“He has said something to mamma; but not enough to build any story upon, or to be talked about——”
“By George!” cried Molyneux, “it is about to come to a crisis before our eyes. There is your mother calling for Innocent, and I know Longueville’s there——. Now this is what I call exciting. Innocent! Innocent! don’t you hear your aunt calling you? She’s got a new doll for you,” he said, laughing, as the girl came slowly past them. “A good strong india-rubber affair, warranted not to break, that can walk and talk, and say——. She doesn’t take any notice,” he added with some disappointment. “What is she always dreaming about? She has got over all that nonsense about Frederick——”
“Please don’t talk so lightly,” said Nelly, still cross in spite of herself. “There never was any nonsense about Frederick. She liked him best, for she knew him first. She has never taken to us very much. I don’t know whether it is our fault or her fault; but there was nothing like what you say.”
Molyneux laughed again. “It does not matter,” he said, “though you are very contradictory, Nelly. Of course you are jealous, that’s what it is. Lady Longueville, with a handsome house in town, and half-a-dozen in the country, with diamonds and an opera-box, and everything that’s heavenly. Confess now you do feel it. All this going to your little cousin!”
Nelly’s eyes flashed. Few people see the joke of which they are themselves the subject, and Nelly was not superior to the rest of the world; but she had learned the wisdom of restraining her first outburst of feeling. She rose from her seat under the tree, and, going a little apart from him, watched Innocent making her way slowly through the gleams of sunshine and bars of shadow to the drawing-room windows, which were open. When the girl went slowly in through the open window, Nelly breathed forth a little sigh. “Poor child!” she said.
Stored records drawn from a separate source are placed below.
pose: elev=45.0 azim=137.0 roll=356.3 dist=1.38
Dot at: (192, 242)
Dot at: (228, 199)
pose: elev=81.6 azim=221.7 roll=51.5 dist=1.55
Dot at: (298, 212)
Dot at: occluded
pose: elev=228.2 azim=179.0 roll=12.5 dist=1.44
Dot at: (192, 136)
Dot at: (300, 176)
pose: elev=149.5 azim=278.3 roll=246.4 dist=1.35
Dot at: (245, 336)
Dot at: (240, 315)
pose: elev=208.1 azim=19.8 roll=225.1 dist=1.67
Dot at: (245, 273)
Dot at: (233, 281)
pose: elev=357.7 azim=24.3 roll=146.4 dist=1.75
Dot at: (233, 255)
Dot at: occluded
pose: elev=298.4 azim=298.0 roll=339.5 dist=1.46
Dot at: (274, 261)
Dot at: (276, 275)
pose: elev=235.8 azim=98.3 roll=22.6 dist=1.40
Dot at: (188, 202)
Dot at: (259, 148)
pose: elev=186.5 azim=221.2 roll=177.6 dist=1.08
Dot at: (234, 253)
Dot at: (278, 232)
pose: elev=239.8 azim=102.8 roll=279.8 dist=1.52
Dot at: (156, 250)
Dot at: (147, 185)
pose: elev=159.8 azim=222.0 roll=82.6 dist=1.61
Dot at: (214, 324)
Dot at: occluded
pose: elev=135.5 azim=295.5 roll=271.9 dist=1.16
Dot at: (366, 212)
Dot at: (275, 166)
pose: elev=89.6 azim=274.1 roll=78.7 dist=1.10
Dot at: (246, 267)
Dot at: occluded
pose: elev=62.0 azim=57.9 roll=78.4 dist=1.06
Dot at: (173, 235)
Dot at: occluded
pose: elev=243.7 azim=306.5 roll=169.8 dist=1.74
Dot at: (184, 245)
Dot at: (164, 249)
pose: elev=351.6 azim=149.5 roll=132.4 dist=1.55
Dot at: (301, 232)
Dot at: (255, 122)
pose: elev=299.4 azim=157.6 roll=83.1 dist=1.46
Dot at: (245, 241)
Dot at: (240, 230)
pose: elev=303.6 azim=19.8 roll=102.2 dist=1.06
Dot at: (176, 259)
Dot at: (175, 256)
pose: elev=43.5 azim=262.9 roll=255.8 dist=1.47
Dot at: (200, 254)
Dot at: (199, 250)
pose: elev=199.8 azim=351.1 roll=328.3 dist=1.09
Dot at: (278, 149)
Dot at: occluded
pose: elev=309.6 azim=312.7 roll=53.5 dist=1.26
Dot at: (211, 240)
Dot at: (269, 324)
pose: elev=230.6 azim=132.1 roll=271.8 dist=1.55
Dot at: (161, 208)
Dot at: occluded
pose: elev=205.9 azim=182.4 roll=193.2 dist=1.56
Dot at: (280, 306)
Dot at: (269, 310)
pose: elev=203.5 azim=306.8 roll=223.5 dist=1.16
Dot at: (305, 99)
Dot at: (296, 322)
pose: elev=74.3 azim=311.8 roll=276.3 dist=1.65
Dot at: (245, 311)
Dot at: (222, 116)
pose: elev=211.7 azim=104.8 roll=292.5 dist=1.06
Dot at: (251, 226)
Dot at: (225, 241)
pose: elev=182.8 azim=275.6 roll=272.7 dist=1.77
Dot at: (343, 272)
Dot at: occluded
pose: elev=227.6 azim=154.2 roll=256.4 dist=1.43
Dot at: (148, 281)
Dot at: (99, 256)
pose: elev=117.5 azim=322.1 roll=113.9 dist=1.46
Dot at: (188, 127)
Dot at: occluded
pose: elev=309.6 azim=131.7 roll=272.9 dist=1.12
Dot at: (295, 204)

She was thinking more of her own strange position than of anything that could come to her cousin. How little she had foreseen the perplexities, the chill doubts, the weakening of faith, the diminution of feeling, the irritation and weariness which often filled her now! Innocent could have no such experience; she was not capable of it; but the one girl threw herself into the position of the other, with a liveliness of feeling which the circumstances scarcely called for. She forgot that Sir Alexis was as unlikely to inspire love as Innocent was to feel it. “I wonder what she will say?” Nelly murmured, with her eyes fixed on the window by which Innocent had disappeared.
“Say? nothing! there is one advantage of taciturnity. She will let it all be settled for her. A lucky girl, indeed; your mother must have played her cards very well,” said Molyneux, with real approbation, “after you and I foiled her, Nelly, by our precipitation, to catch the great prize for her niece. You look angry. I think it was extremely clever of her, for my part.”
“Ernest,” said Nelly quickly, “I wish you would go. If you don’t, I feel sure we shall quarrel, and I would rather not quarrel,” cried the girl, with tears in her eyes. “Please go away.”
“Why, Nelly? you are out of temper——”
“I am out of everything,” she cried, “out of heart, out of hope, out of——”
“Not out of love?” he said, drawing her hand through his arm. He, at least, was not out of love. And Nelly cried, but let him soothe her. Was not she his, bound to him for ever and ever? Was it not hers to forgive, to tolerate, to endure all things? If he seemed to think amiss would not that mend? All this went through Nelly’s heart as her brief hot passion of tears relieved the irritation in her soul; but still the irritation was there.